Directive 1: In the essay on being nice versus being kind, who posted the piece that defined those two terms?

Selected text:
══════════

I’ve been thinking a lot lately about the difference between being nice and being kind.
I was having a conversation with a friend of mine who also used to be a people pleaser. (There are few things more encouraging than finding and talking to people who used to be people pleasers and now are completely not that way at all.) He told me how he felt that in some ways, in order to change who he was and stop being a people pleaser, he had to swing to the other extreme for a time. But now he was at the place where he was hoping to become kinder and more generous.
A few days later Justine Musk posted her brilliant piece on nice vs. kind that does a great job defining terms, and everything clicked together for me.
Since I know not all of you are going to read her essay, I’ll quickly define the difference. Nice is doing things because you’re supposed to, because you feel you have to, because it’s expected, because you’re being pressured into it in some way, because you don’t feel you have the option to say no. Kind is doing things because you want to: you want to help, you want to be there for someone, you want to give of yourself.
When you’re a people pleaser, when you’re nice all the time, you have trouble telling the difference between nice and kind. And forcing yourself into constant niceness erodes the capacity to be kind. Why? Because you are tired. Because you have nothing left to give.
In order to stop being a people pleaser, you have to start saying no. You have to pay conscious attention to the difference between nice and kind, and it’s difficult, and it takes a lot more energy than it would usually take. And my friend was correct. You swing over to the other side, because you’re saying no to being nice, but you haven’t yet built up your reserves to the point that you can be kind as often as you’d like.
I know because this is where I am right now. I want to be kind. But sometimes I can’t. And sometimes I’m accidentally nice, and sometimes I don’t have the energy NOT to be nice. Because as exhausting as it can be, nice is what I’m used to. Nice is my default setting, and as such, it’s what I tend to fall back on when I’m stressed or tired or in any way not one hundred percent.
Resetting a default, I’m finding, takes a lot of time and patience and mistakes and experimentation.

══════════

Supplied material:
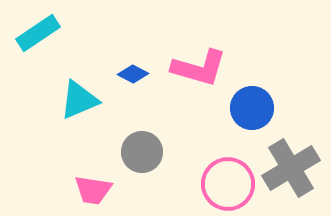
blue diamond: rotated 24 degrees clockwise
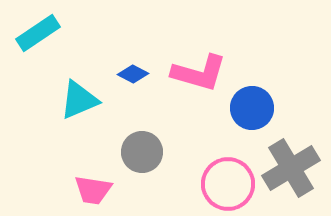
pink L-shape: moved 5 px down
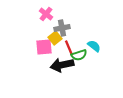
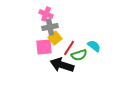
pink cross: rotated 16 degrees counterclockwise
gray cross: moved 12 px left, 1 px up
red line: rotated 56 degrees clockwise
black arrow: rotated 30 degrees clockwise
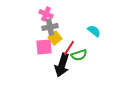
cyan semicircle: moved 15 px up
black arrow: rotated 90 degrees counterclockwise
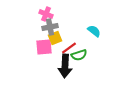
yellow square: rotated 16 degrees clockwise
red line: rotated 21 degrees clockwise
black arrow: moved 3 px right, 1 px down; rotated 15 degrees counterclockwise
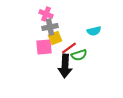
cyan semicircle: rotated 128 degrees clockwise
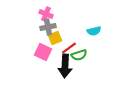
gray cross: moved 2 px left
pink square: moved 1 px left, 5 px down; rotated 30 degrees clockwise
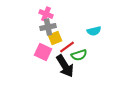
red line: moved 2 px left, 1 px up
black arrow: rotated 35 degrees counterclockwise
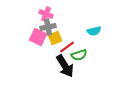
pink square: moved 5 px left, 15 px up
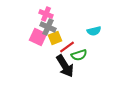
gray cross: rotated 35 degrees clockwise
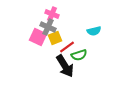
pink cross: moved 6 px right
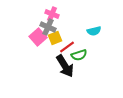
pink square: rotated 24 degrees clockwise
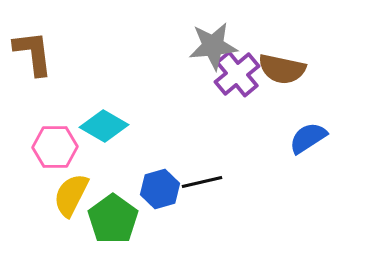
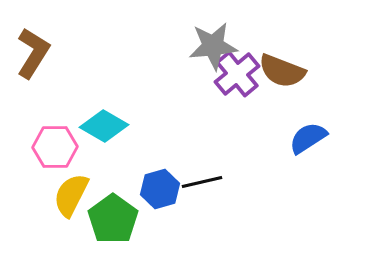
brown L-shape: rotated 39 degrees clockwise
brown semicircle: moved 2 px down; rotated 9 degrees clockwise
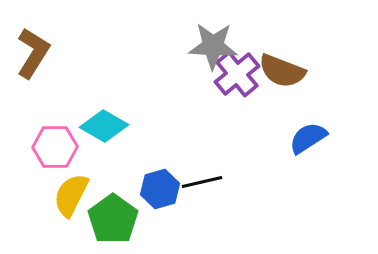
gray star: rotated 9 degrees clockwise
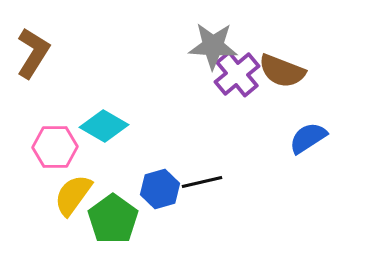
yellow semicircle: moved 2 px right; rotated 9 degrees clockwise
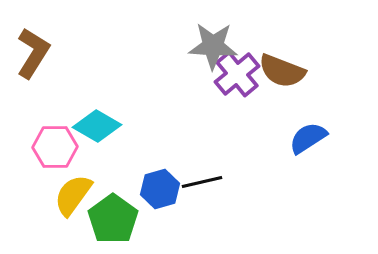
cyan diamond: moved 7 px left
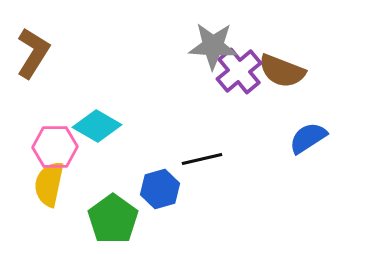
purple cross: moved 2 px right, 3 px up
black line: moved 23 px up
yellow semicircle: moved 24 px left, 11 px up; rotated 24 degrees counterclockwise
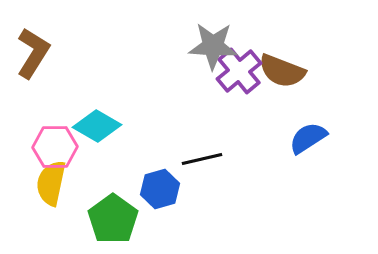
yellow semicircle: moved 2 px right, 1 px up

══════════

Directive 2: From the records, reproduce every line between the line holding "red line: moved 2 px left, 1 px up" and the line holding "cyan diamond: moved 7 px left", inclusive, leaving out the pictures.

Exercise response 1: Justine Musk

Exercise response 2:
red line: moved 2 px left, 1 px up
black arrow: rotated 35 degrees counterclockwise
pink square: moved 5 px left, 15 px up
gray cross: rotated 35 degrees clockwise
pink cross: moved 6 px right
pink square: rotated 24 degrees clockwise
brown L-shape: rotated 39 degrees clockwise
brown semicircle: moved 2 px down; rotated 9 degrees clockwise
gray star: rotated 9 degrees clockwise
yellow semicircle: moved 2 px right; rotated 9 degrees clockwise
cyan diamond: moved 7 px left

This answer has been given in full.